The trade for Pomeranz was also met with disgust as the Sox were moving Anderson Espinoza, one of their best pitching prospects. It was later revealed that Pomeranz had failed his medical and that Padres General Manager A.J. Preller knew of his issues and was the reason for him trading him away. His punishment? It’s long been known that in MLB, not all teams are treated fairly, Preller got off with a slap on the wrist.
Pomeranz in 2016 was awful after the trade, going 3-5 in 13 starts with a 4.59 ERA and coming off an injury. Damaged goods is the only way to look at it. 2017 brought success Boston’s way as he was able to turn it around with a 17-6 season and a 3.32 ERA in 32 starts with 174 K’s in 173 2/3 innings of work. 2018 was more of the same Pomeranz of old as he went 2-6 with an ERA north of 6.00 and was relegated to the bullpen. Two big moves that thrashed the farm system.
One trade that would be hard to view as a complete bust was the trade for Sale back in 2016. Sale got moved from the White Sox for an All-Star package of prospects including Yoan Moncada, flamethrower Michael Kopech, along with Victor Diaz & Luis Basabe. Diaz hasn’t done anything and Basabe hasn’t done much in Single-A. Kopech spent 2019 on the shelf recovering from TJ surgery and will be ready to rock in 2020.
Moncada was the big prized prospect that changed his Red Socks for White ones that was going to be the largest pending question.
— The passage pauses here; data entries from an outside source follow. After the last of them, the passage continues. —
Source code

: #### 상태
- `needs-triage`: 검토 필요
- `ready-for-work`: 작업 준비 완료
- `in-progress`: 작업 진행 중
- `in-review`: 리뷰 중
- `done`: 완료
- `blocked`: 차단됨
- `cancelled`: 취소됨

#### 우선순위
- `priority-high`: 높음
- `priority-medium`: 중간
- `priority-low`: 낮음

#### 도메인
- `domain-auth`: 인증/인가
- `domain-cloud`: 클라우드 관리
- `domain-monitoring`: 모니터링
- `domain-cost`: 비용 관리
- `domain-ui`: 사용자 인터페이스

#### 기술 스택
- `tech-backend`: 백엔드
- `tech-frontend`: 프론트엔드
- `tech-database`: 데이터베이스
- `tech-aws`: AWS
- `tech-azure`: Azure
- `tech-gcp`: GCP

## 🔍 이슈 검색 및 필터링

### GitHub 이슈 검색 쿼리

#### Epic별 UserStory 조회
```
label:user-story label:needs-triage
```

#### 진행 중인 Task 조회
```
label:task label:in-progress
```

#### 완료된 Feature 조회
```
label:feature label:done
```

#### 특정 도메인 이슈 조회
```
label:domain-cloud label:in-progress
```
Trading away a future All-Star and potential face of the franchise for anything less than a World Series title would have been a bust. Sale helped the Sox win one in 2018. Now the question is, was it worth trading both players away in the short term to affect the long term?
Moncada has quietly put together a great season slashing .301/23/68/9 in 115 games so far in 2019. With the White Sox out of playoff contention, Moncada, like the Red Sox, will hope for a stroke of luck in 2020. One thing is for sure, Kopech, when healthy, and Moncada will make the Sox in the AL Central a team to be nervous about.